*** Opening of DATA TO USE ***

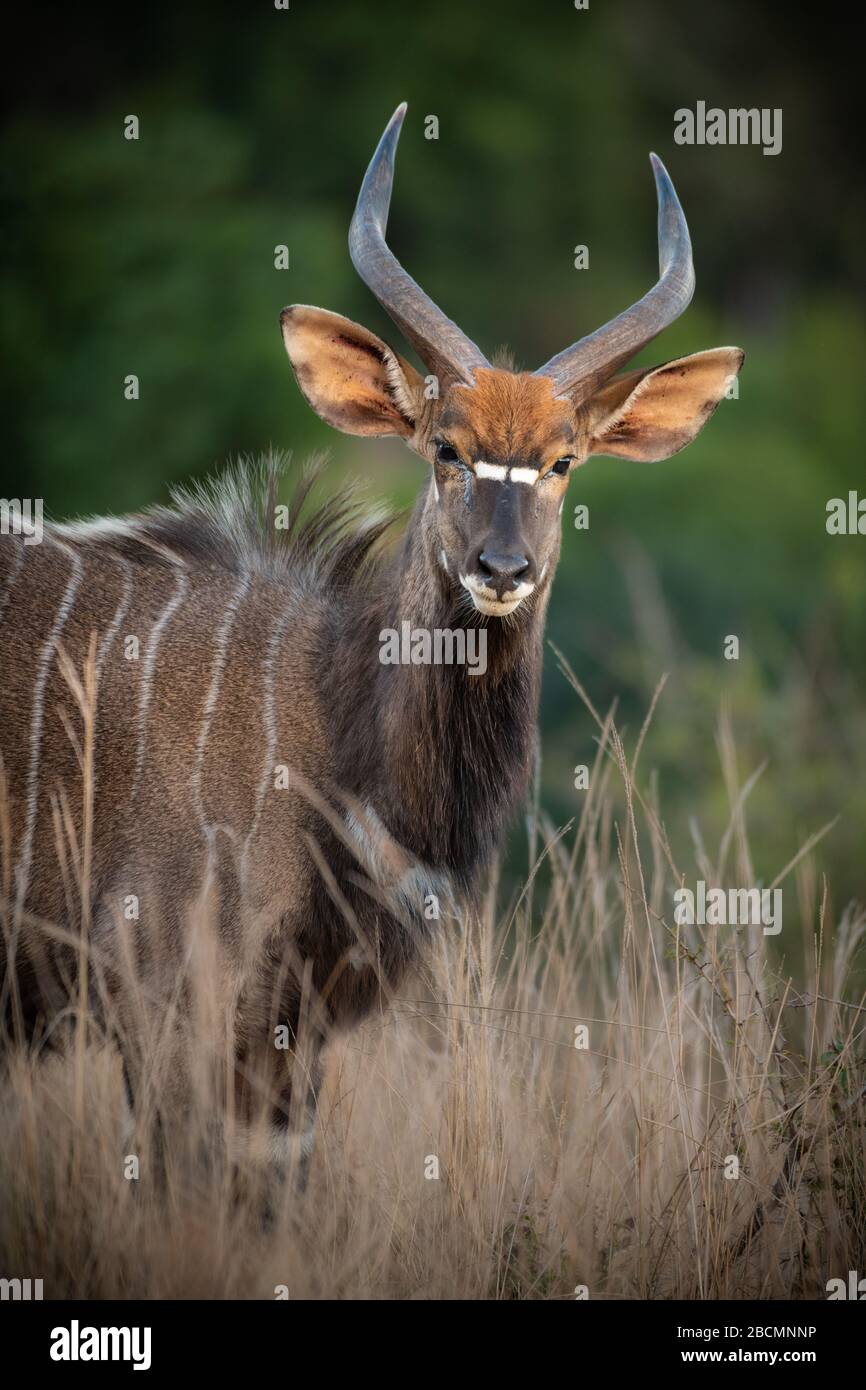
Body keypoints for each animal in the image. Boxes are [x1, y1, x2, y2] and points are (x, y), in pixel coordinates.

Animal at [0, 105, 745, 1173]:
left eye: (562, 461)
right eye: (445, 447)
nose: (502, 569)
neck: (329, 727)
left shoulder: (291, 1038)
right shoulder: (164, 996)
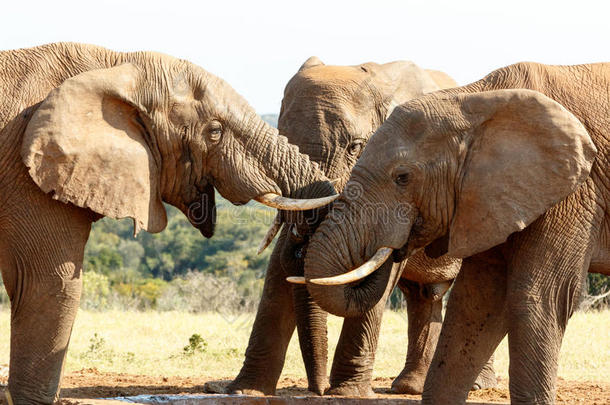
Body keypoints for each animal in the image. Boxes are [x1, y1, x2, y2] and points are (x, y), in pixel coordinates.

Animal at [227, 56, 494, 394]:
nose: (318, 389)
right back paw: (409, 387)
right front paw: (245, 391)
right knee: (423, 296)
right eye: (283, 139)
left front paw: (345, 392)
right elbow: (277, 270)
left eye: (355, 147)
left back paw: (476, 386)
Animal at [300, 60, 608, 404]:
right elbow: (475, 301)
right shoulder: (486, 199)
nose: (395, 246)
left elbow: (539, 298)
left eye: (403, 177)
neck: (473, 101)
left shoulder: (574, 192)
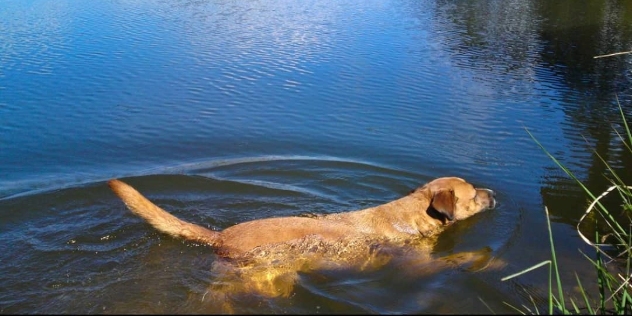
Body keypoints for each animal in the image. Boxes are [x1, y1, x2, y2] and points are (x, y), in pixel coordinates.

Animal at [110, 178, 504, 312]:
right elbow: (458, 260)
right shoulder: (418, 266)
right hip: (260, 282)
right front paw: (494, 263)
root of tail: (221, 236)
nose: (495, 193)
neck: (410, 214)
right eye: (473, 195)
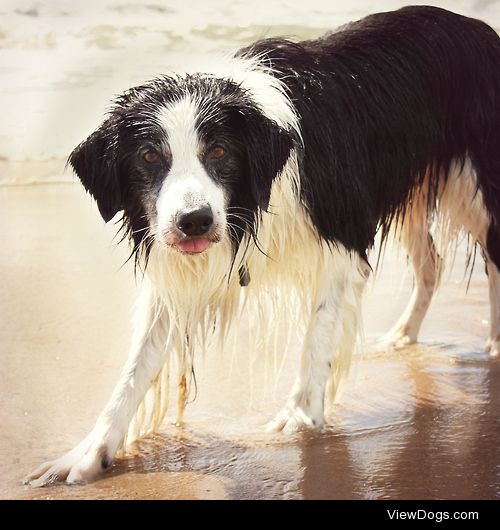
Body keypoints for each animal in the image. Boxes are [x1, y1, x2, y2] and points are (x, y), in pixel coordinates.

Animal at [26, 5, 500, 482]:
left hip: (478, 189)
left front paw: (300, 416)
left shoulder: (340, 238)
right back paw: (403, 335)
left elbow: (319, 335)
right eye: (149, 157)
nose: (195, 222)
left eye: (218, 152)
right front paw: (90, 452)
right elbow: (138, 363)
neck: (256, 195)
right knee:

*** Close of DATA TO USE ***
*** Opening of DATA TO USE ***

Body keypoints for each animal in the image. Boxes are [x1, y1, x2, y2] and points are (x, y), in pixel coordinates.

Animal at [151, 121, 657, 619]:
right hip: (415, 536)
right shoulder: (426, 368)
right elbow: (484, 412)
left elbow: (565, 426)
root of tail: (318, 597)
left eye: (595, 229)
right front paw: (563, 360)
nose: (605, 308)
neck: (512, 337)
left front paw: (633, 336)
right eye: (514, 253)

*** Close of DATA TO USE ***

→ WORK REQUIRED
Only one stretch of the material above is wanted: the line containing "right eye: (445, 447)" through the line containing "nose: (318, 389)". Restate it word for word, minus the pictures.

→ RESULT OF THE TASK
right eye: (445, 447)
nose: (502, 569)
neck: (329, 727)
left shoulder: (291, 1038)
right shoulder: (164, 996)
Body keypoints for each animal in the image. Boxes are [x1, y1, x2, y2] and points are (x, y), in pixel coordinates.

Animal at [227, 56, 494, 394]:
nose: (318, 389)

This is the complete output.